Abstract

Primary cutaneous T-cell gamma-delta lymphoma (PCγδTCL) is a rare type of non-Hodgkin lymphoma that arises from mature, post-thymic cytotoxic γδ (gamma delta) T cells and it accounts for less than 1% of primary cutaneous T-cell lymphomas. The exact cause of PCγδTCL is not known, but it is believed to be related to the abnormal proliferation of γδ T cells in the skin. The common molecular variation involved in PCγδTCL includes mutations that affect cancer genes (CDKN2A, IDH2, TP53) as well as tumor suppressors (TNFAIP3, FAS, PDCD1) and involved pathways include JAK/STAT signaling (STAT3, STAT5B, JAK3, SOCS1), MAPK signaling, MYC pathway (MYC, MYCN, FBXW7), and chromatin modification (ARID1A, TRRAP, TET2, KMT2D).

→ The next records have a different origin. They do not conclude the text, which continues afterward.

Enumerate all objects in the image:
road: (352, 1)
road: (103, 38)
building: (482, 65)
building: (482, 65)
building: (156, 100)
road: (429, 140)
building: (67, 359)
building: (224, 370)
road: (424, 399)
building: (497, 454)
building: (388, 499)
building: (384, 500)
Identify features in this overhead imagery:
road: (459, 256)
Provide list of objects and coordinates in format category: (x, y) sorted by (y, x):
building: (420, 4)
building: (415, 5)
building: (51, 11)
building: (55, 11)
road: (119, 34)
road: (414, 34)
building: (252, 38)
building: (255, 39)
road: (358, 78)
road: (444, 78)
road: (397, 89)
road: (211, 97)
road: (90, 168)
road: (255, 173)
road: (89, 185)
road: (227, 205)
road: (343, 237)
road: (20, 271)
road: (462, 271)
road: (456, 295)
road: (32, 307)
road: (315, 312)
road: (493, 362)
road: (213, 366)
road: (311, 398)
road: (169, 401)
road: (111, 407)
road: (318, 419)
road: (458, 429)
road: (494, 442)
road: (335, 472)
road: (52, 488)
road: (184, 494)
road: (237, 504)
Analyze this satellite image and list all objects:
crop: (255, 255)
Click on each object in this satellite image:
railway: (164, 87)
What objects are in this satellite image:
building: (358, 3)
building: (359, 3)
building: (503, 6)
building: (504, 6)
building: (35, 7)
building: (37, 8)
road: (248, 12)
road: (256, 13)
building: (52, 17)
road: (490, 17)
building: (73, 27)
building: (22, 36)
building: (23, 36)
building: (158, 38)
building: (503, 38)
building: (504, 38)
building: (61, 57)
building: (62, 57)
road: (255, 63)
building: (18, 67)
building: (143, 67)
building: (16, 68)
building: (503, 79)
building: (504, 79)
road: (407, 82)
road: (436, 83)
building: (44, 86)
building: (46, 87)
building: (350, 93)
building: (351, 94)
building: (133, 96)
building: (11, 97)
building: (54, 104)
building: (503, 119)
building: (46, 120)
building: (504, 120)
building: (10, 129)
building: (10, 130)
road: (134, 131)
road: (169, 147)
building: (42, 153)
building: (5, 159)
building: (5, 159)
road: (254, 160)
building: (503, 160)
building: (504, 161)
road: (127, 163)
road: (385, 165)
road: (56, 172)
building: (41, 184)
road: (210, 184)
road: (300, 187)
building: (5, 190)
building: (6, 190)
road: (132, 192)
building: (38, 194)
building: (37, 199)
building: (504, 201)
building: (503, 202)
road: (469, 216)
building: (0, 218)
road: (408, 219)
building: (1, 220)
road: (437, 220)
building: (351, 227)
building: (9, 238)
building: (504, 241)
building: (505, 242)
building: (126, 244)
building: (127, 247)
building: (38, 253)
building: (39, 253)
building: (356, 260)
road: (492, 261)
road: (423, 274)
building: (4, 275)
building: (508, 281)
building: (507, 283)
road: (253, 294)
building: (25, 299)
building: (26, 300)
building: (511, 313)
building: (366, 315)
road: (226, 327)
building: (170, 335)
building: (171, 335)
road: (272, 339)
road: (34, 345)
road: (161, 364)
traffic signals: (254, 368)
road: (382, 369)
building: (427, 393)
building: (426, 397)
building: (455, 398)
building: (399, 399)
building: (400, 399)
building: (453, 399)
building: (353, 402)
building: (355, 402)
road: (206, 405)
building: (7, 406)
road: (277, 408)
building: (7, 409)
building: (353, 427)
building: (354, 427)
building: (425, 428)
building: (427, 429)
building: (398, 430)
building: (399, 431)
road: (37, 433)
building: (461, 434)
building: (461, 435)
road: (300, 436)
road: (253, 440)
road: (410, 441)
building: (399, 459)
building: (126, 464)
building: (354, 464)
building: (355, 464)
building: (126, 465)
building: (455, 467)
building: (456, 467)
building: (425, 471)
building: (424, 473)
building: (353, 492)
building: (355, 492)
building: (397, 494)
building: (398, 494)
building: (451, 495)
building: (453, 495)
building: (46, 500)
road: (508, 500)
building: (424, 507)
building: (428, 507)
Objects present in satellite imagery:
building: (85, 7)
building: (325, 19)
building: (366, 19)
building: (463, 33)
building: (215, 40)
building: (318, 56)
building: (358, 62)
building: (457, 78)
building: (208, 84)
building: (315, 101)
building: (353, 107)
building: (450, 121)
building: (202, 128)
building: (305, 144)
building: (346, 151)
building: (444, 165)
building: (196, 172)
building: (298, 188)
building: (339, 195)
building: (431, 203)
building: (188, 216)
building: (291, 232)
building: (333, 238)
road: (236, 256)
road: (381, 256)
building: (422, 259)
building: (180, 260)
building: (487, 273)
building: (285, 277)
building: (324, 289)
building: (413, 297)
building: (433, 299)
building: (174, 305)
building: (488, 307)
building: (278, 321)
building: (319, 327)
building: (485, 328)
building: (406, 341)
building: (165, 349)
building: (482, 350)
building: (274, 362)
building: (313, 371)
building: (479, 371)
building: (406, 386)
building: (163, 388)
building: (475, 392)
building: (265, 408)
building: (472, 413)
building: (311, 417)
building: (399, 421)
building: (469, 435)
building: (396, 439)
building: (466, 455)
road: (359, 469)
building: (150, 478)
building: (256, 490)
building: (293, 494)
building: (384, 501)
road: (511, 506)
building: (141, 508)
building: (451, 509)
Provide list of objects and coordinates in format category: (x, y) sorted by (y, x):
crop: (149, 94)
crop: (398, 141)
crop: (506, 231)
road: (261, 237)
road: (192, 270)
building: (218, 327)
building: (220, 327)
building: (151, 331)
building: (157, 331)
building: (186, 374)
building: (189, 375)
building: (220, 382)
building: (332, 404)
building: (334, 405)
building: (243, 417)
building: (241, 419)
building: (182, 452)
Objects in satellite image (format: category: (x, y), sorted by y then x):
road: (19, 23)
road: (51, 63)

We report a case of PCγδTCL with atypical immunophenotypic features, showing positivity for CD5 and absent cytotoxic markers and unusual molecular alteration of FYN deletion at exon 8 on next-generation sequencing. Deletion of the area between FYN exon 8 and TRAF3IP2 intron 2 is known to result in an FYN::TRAF3IP2 fusion, which is a novel recently described fusion transcript in primary cutaneous T-cell lymphoma, not otherwise specified. At a 4-week follow-up after diagnosis, a new leukocytosis with lymphocytosis was identified, and flow cytometric analysis was performed showing involvement by an increased abnormal γδ T-cell population with immunophenotype similar to the lymphoma involving the skin, consistent with rapid systemic progression of PCγδTCL.